Dataset records:
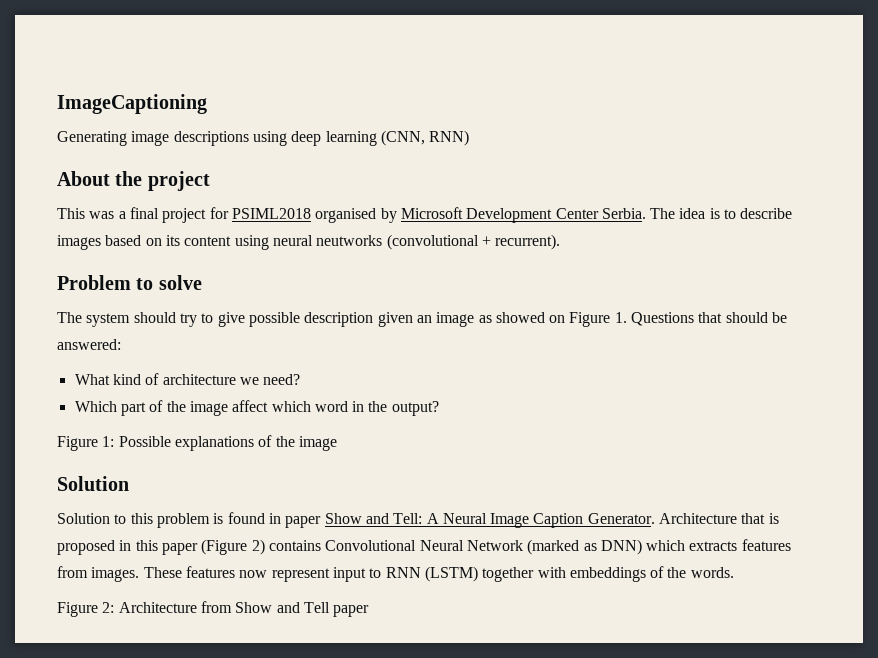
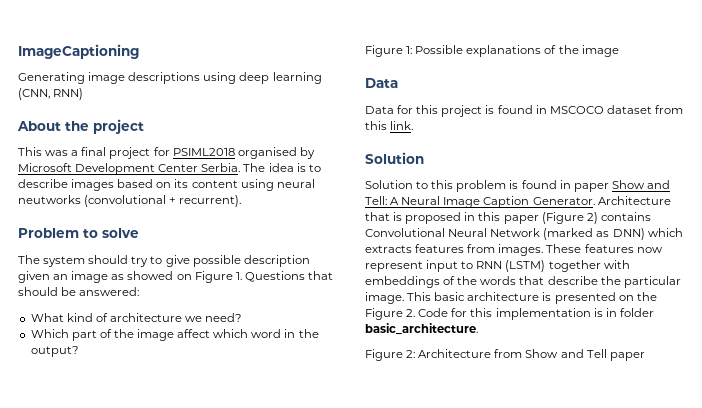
(337, 443) none -> [365,78,398,88] [365,105,683,117] [365,121,414,130] // Data // Data for this project is found in MSCOCO dataset from this link.
[690,567,734,578] words. -> [480,276,681,288] [365,292,657,304] [365,308,654,320] [365,323,478,335] words that describe the particular image. This basic architecture is presented on the Figure 2. Code for this implementation is in folder basic_architecture.

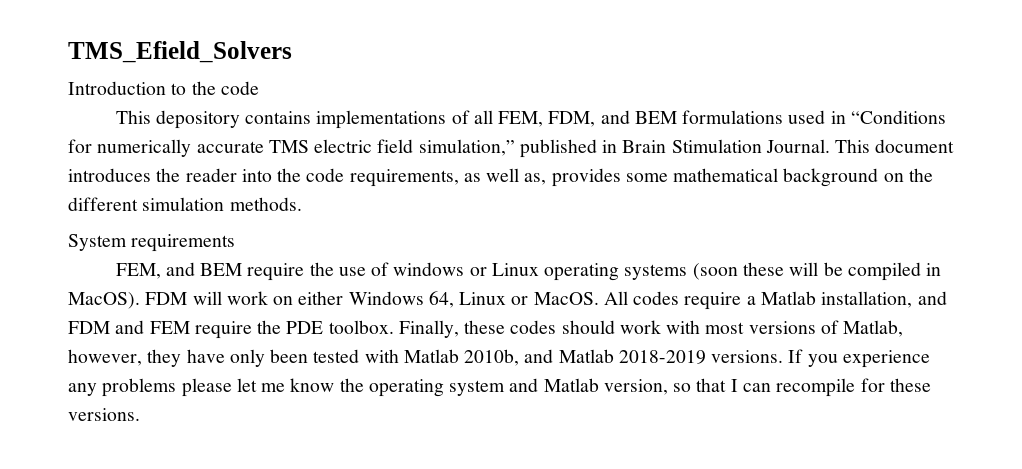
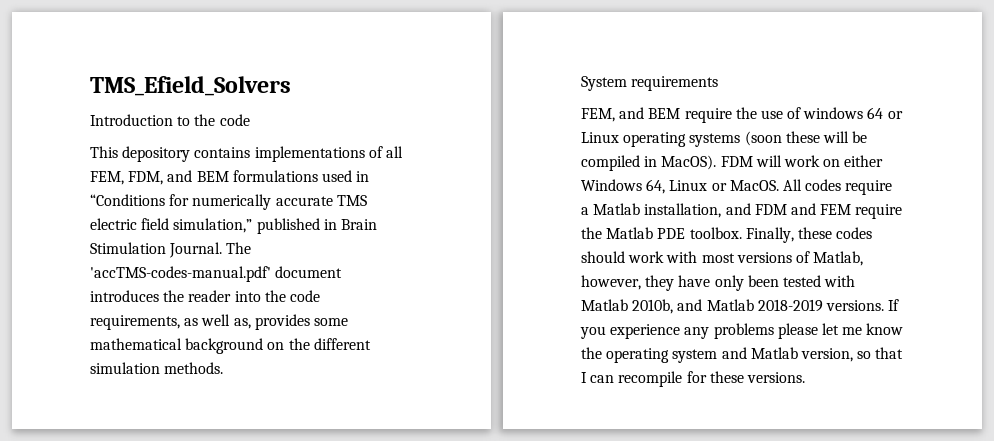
[835,139,871,153] This -> [226,242,252,254] [90,266,271,282] The 'accTMS-codes-manual.pdf'
(465, 269) none -> [867,107,884,119] 64
(282, 327) none -> [606,227,654,239] Matlab

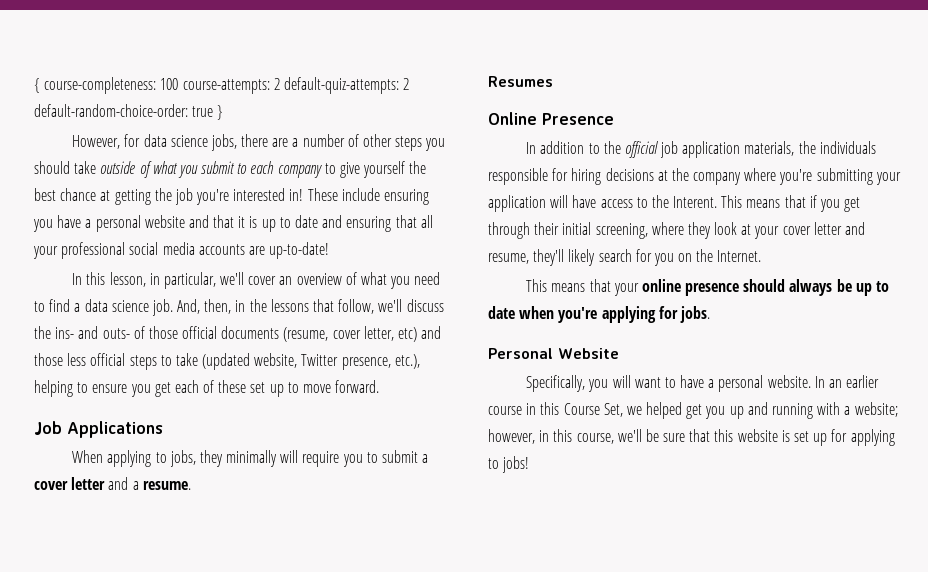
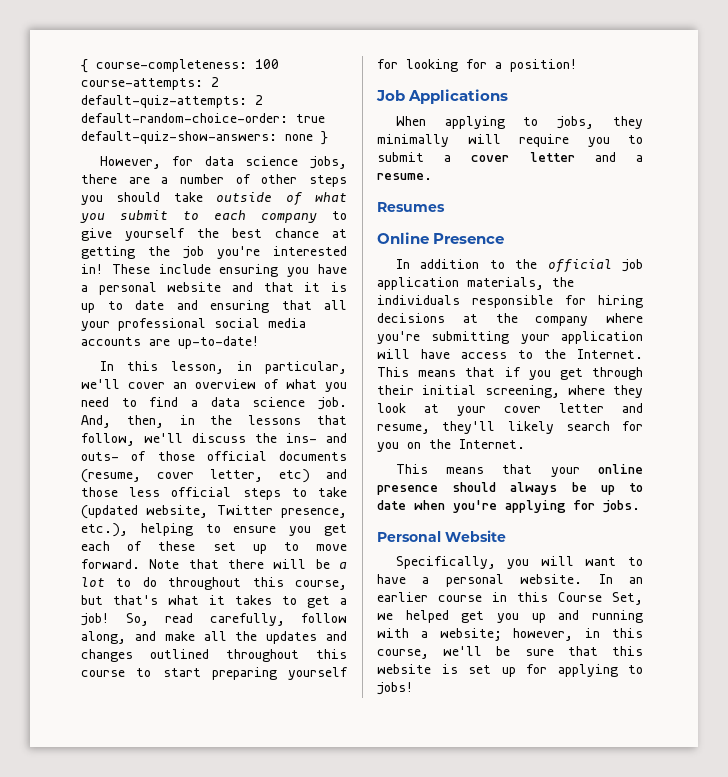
(214, 111) none -> [81,131,313,144] default-quiz-show-answers: none
(380, 386) none -> [149,559,347,569] [81,577,347,590] [81,595,347,608] [81,613,347,626] [81,631,347,644] [81,649,347,662] [81,667,348,680] [377,59,577,72] Note that there will be a lot to do throughout this course, but that's what it takes to get a job! So, read carefully, follow along, and make all the updates and changes outlined throughout this course to start preparing yourself for looking for a position!
[673,196,718,208] Interent. -> [577,349,643,359] Internet.

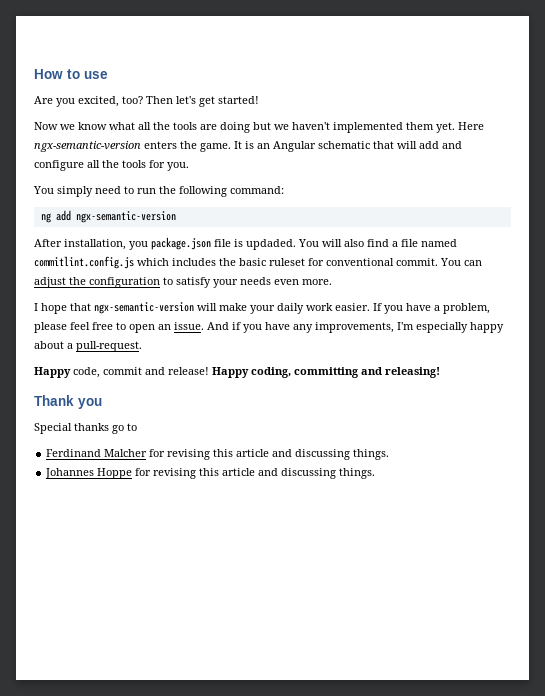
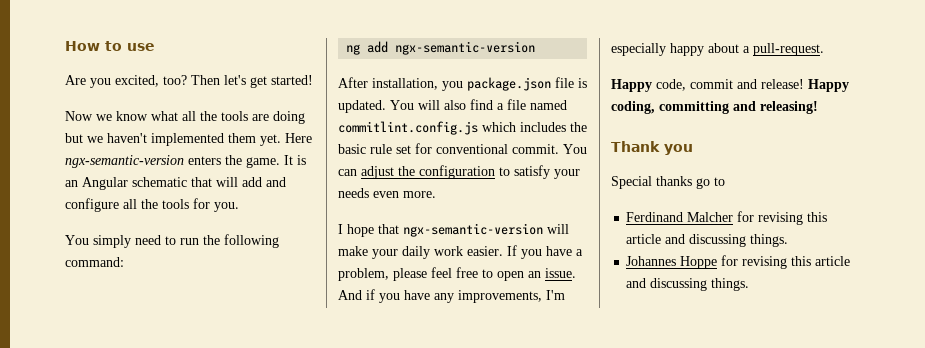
[246,239,296,250] updaded. -> [338,100,386,113] updated.
[269,258,305,266] ruleset -> [370,144,411,154] rule set

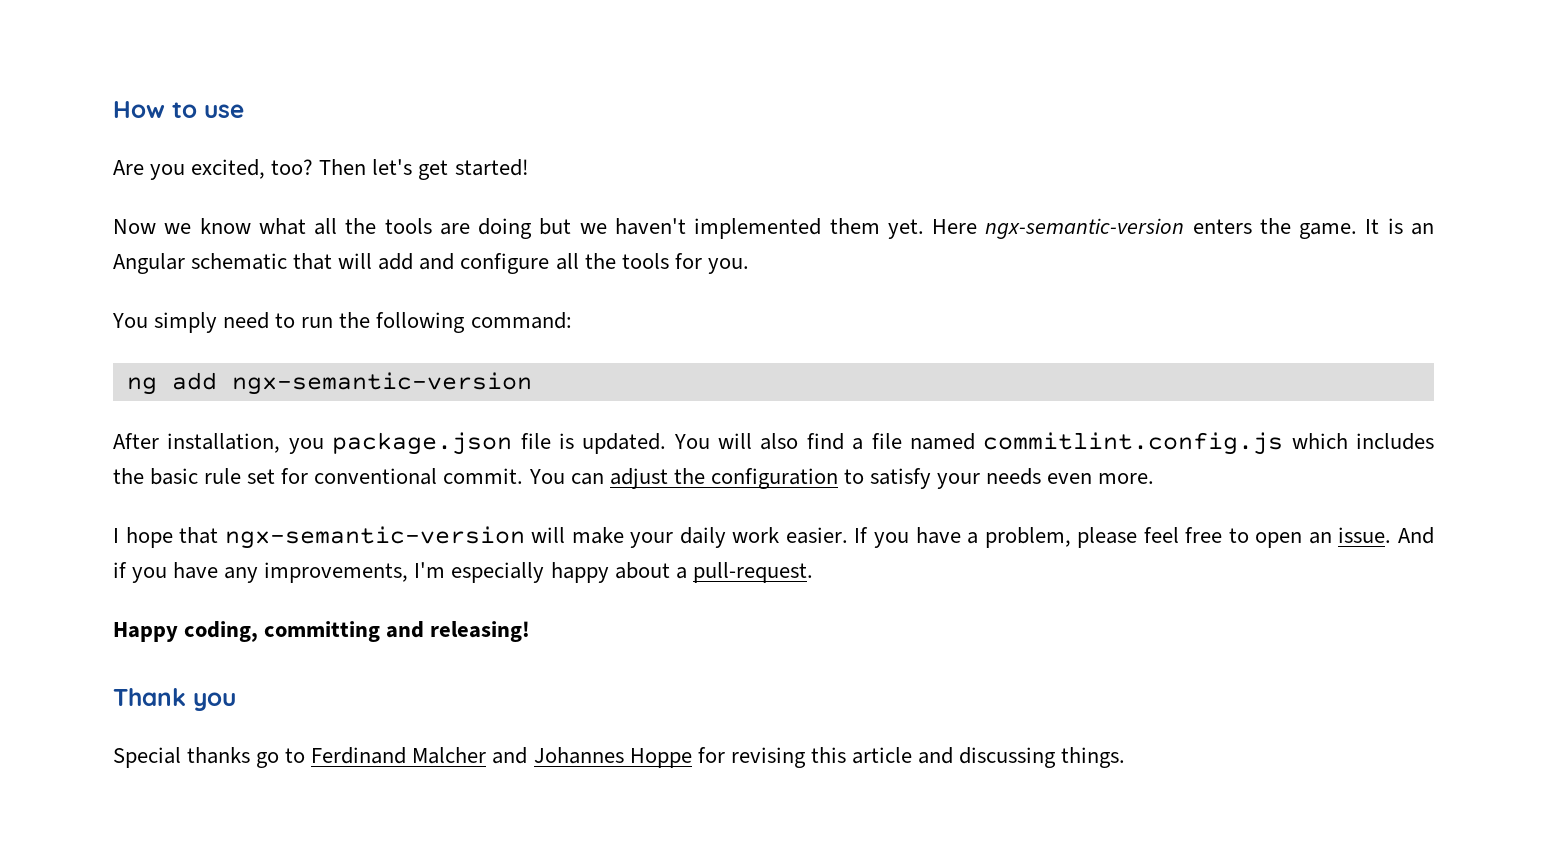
[656,79,849,92] code, commit and release! Happy -> (178, 632) none
(725, 181) // -> (306, 755) none
[737,211,828,225] [626,234,789,247] for revising this article and discussing things. // -> [492,747,528,764] and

AIM OF THE TASK:
Pictures aside, return exactly the lines from the data above, starting at the line that has "[835,139,871,153] This ->" and ending at the line that has "(214, 111) none", both included.

EXERCISE OUTPUT:
[835,139,871,153] This -> [226,242,252,254] [90,266,271,282] The 'accTMS-codes-manual.pdf'
(465, 269) none -> [867,107,884,119] 64
(282, 327) none -> [606,227,654,239] Matlab

(214, 111) none -> [81,131,313,144] default-quiz-show-answers: none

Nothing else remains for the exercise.